Esta edición, en la espléndida traducción de Marian Ochoa de Eribe, se acompaña por vez primera en español del polémico y cruel prólogo que en su día hizo para la edición rumana el profesor Nae Ionescu, antiguo, admirado y querido mentor de Sebastian, al que este cometió la ingenuidad de pedirle el texto.

Pese al dolor por la traición (se conocían y habían colaborado durante años) Sebastian pidió no retirar ese prefacio antisemita en el que llegaba a calificarle de “enfermo” y donde se burlaba del sufrimiento milenario del pueblo hebreo.

Tiempo después Mihail Sebastian (de nombre real Iosif Hechter) publicó como respuesta el conjunto de artículos y ensayos Cómo me convertí en húligan, que aparece también en esta edición de Impedimenta.

Sebastian, como su protagonista, tuvo una vida difícil. Víctima del modelo de leyes antisemitas alemanas tuvo que cambiar su domicilio por otro a las afueras de Bucarest y falleció en 1945, atropellado por un camión durante la ocupación rusa.

El libro, de aire diarístico/confesional, es una gran y lúcida reflexión sobre la condición judía, y especialmente en la Rumanía de su tiempo, donde la extrema derecha mostraba su verdadero rostro.

La idea de amenaza está presente desde el inicio, desde sus miedos nocturnos infantiles al día a día de acoso y violencia en la facultad de Derecho, donde el protagonista y sus amigos son con frecuencia golpeados en las aulas o en los pasillos o expulsados de las clases.

Una gran y lúcida reflexión sobre la condición judía en la Rumanía de 1934, donde la extrema derecha mostraba su verdadero rostro

Se materializa la secular persecución de los judíos, el martirio, la vida en condiciones indignas. Pero, sobre todo, se acepta y normaliza el maltrato cotidiano de quienes lo consideran inferior, sucio o impuro (“Me han pegado y el mundo no se detiene por algo así”. [...] “Marcel Winder va por la decimoquinta paliza”).

Pero lejos de un “nosotros contra ellos”, Sebastian se muestra también muy crítico en toda la obra con sus propios “compañeros de fatigas”, con el carácter y las costumbres hebreas, con sus contradicciones.

Detesta la “cordialidad judía”, sus fanatismos, su renuncia a la vida con mayúsculas, el victimismo. “Si pudiera pasar por encima de dos mil años de talmudismo y melancolía…”, escribe.

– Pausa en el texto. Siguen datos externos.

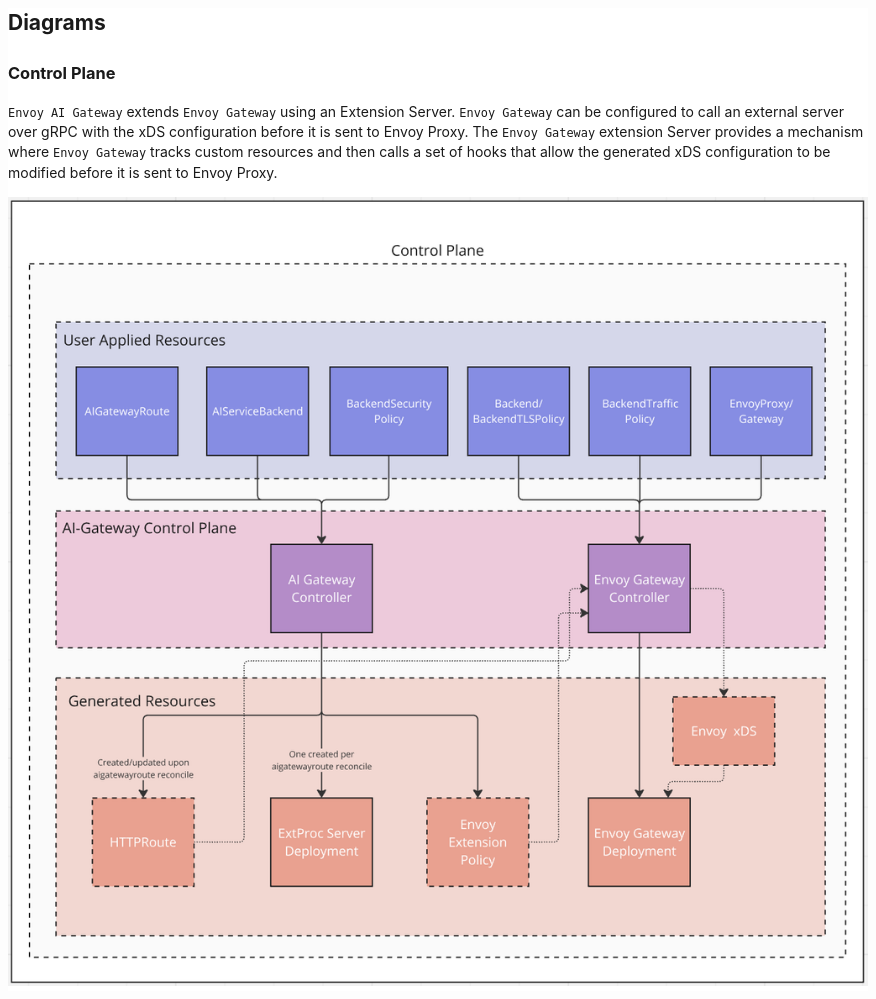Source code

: ## Diagrams

### Control Plane

`Envoy AI Gateway` extends `Envoy Gateway` using an Extension Server. `Envoy Gateway` can be configured to call an external server over gRPC with
the xDS configuration before it is sent to Envoy Proxy. The `Envoy Gateway` extension Server provides a mechanism where `Envoy Gateway` tracks
custom resources and then calls a set of hooks that allow the generated xDS configuration to be modified before it is sent to Envoy Proxy.

![Data Plane](./control_plane.png)
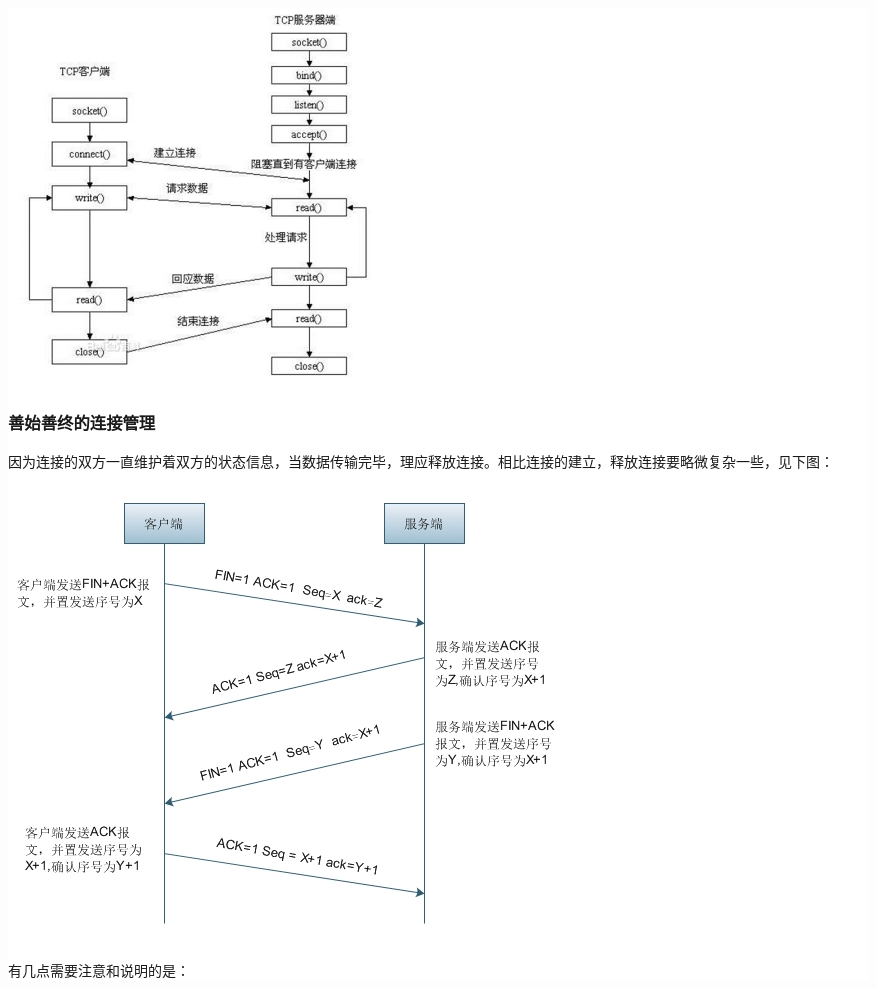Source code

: ![x](./Resources/at0002.png)

### 善始善终的连接管理

因为连接的双方一直维护着双方的状态信息，当数据传输完毕，理应释放连接。相比连接的建立，释放连接要略微复杂一些，见下图：

![x](./Resources/at0008.png)

有几点需要注意和说明的是：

Su personaje es un individuo solitario, agnóstico, decidido a afrontar la realidad sin el peso de los códigos heredados. Desde esa tribuna personal asiste a la barbarie y a la deshumanización del mundo. Quiere vivir, sentir, retomar el contacto con la tierra.

Se traslada a una austera buhardilla donde se siente libre: la salvación la encuentra en las rutinas de trabajo, en la lectura, en el trato con su mentor Blidaru, en el mapa de Europa de la pared o en la compañía de alguna mujer.

Profético que en el año 34 avanzara la locura que iba a suponer la expansión del Estado de Israel, el “exterminio sionista” sobre “los lugareños árabes”.

Mihail Sebastian despliega su historia con escritura precisa, limpia, con una lucidez que es casi clarividencia y capacidad para señalar y describir lo esencial.